The Future of the Ergonomic Workplace

Our workplaces are rapidly changing. But according to a recent report, ergonomic design is simply not keeping up. The report published by the US office furniture giant Haworth claims most company's offices still resemble the cubicle farms from 20 years ago.

But it's not just our workplaces that are changing. The very nature of work is too. Modern technology has enabled us to work from anywhere, and a growing portion of that work is social and collaborative. And that's a problem, says the report. Traditional ergonomics does not speak to group spaces or even work groups. This has led to collaborative spaces developing without ergonomic guidance and employers are failing to provide high performance, safe workplaces for their workforce.


Collaborative work

has now reached the same levels as individual desk work, which means employees are moving between a wide variety of spaces, both formal and informal, much more frequently than ever before. Especially younger workers expect a variety of interactions in their workspaces, rather than what they consider to be the old-fashioned 'heads-down desk work' from days gone by.


Ergonomics is a design discipline which focusses on the creation of environments, processes and products that provide physical support to the people that use them during their work. Traditionally, ergonomics concentrates on solo workstations an assumes the employee will more or less stay in one place throughout the entire work period. Ergonomics concerns itself with seating posture and includes factors like the height of an employee's desk, the position of the hands and wrists on the keyboard, and the distance between the eyes and the computer screen.


It has long been accepted

that correct posture can improve employee health and productivity, while poor posture is associated with eye strain, back pain and many other problems. But in our modern workplaces standing desks, hot-desking, the casual couch and calm spaces for short but intense bursts of focused work, plus collaborative, more noisy spaces are becoming more and more common.


Today's ergonomics, says the report, is stuck with the image of people sitting at their desks with knees and waists at 90-degrees, and their wrists in a neutral position. Little has changed, and ergonomics certainly doesn't talk about people actually moving through buildings. The result is that with regard to design education and regulation, the ergonomic discipline is falling behind, and should be replaced with something called Active Ergonomics. This new approach applies a wider range of ergonomic principles across the entire office space, instead of concentrating on individual work spaces.

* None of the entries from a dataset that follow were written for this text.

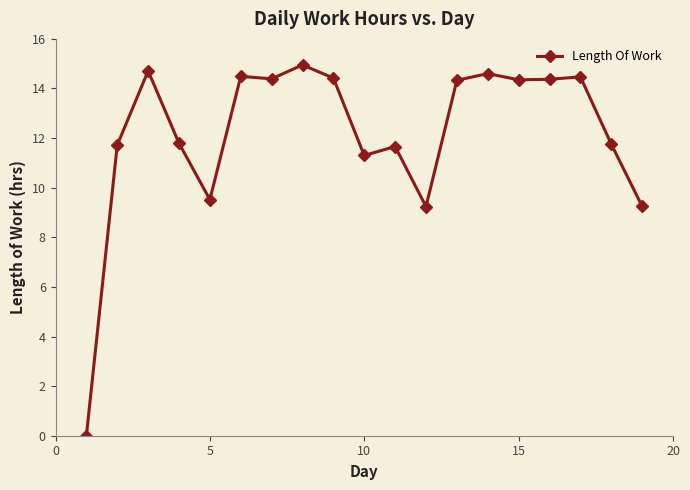

What is the value of the 18th point from the left?

11.8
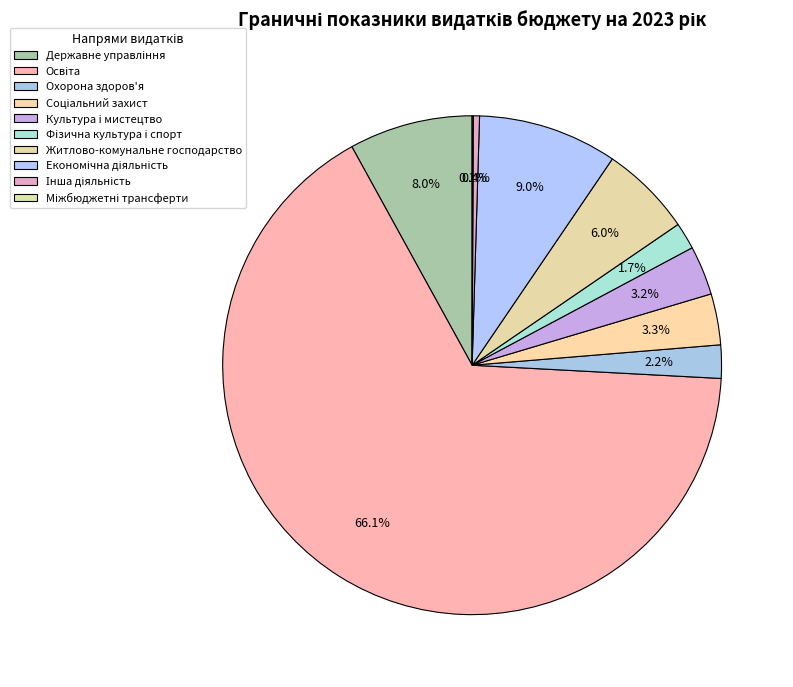

Count the number of slices in the pie.

10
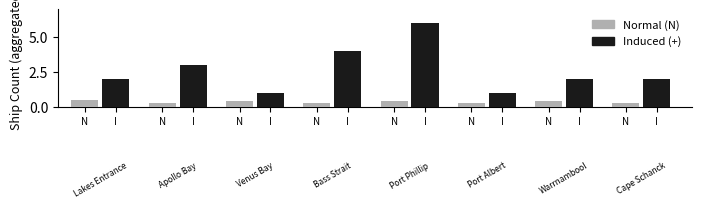

What are all the series names shown in the legend?

Normal (N), Induced (+)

Ergonomic design has always

played an important role in employee wellbeing and performance. Active Ergonomics focusses on three main areas: anthropometrics, ambients, and movement. The first area looks at how our bodies react to our immediate environments. Ambients relate to the condition of our environment and take into consideration factors such as light, air quality, temperature and noise levels. The final area, movement, covers everything involved in how an employee moves from one space to another, and how they adjust their posture to suit any given task.


For example, seated work in a collaborative setting can often involve sudden postural changes, like twisting in your seat to hand someone a document. Active Ergonomics will address such issues and strive to ensure that casual furniture and accessories support these movements. The report claims the new discipline can also be applied in the workspace and office design process by examining the legibility of a space.


Legibility is how easy it is to understand and navigate a workspace. A factor which is key when employees move through different office environments and is in strong contrast to the archaic cubicle farms with monotonous floor plans in regular layouts.


Poor legibility of a floor plan

has been linked to poor employee health, says the report, and is a fundamental component In Active Ergonomics as it puts employee's needs first, and creates a positive work experience where it is easy to locate the right workspace.


Above all else, an office layout should create a predictable flow that makes it easy for employees to find their way around and actually find the right working space for the task they need to perform. The approach will result in an office that can offer different types of furniture, textures, signage and other architectural features that can double as landmarks for workers to make a mental map of their spaces. These elements can also be used to indicate quiet environments for increased focus work, private areas for formal meetings, and collaborative spaces with a more boisterous yet relaxed atmosphere.


Industrial designer, Carlo Shayeb of ITO,

the German design studio, is convinced that good ergonomic design can work hand in hand with Active Ergonomics to make people happier and healthier in their working environments. ITO are ergonomic office chair specialists and have been collaborating with Haworth for quite over a decade.


Both parties still insist, however, that there is still a place for the classic office format. But workers should be given multiple seating options, and a choice of in-house work environments to choose from. Physical comfort is, after all,  a fundamental part of an employee's well-being at work, and should come before any other performance-enhancing characteristics are introduced into his or her space. The report also cited research into general happiness at work and drew the conclusion that if the definition of happiness is feeling comfortable and relaxed in your working space, then Active Ergonomics could definitely help create happier employees.


But like other initiatives

that have tried in the past to create a better, safer and more enjoyable environment for workers, it remains to be seen if the companies and businesses who have to pay for the improvements and modifications are as committed to the task as the report suggests they should be.


Haworth is one of the largest office space designers and furniture manufacturers in the world. Based in Allegan, Michigan, the company's sales topped $1.8 billion dollars in 2014. Haworth employs 7000 workers and is the world's third largest manufacturer of office furniture.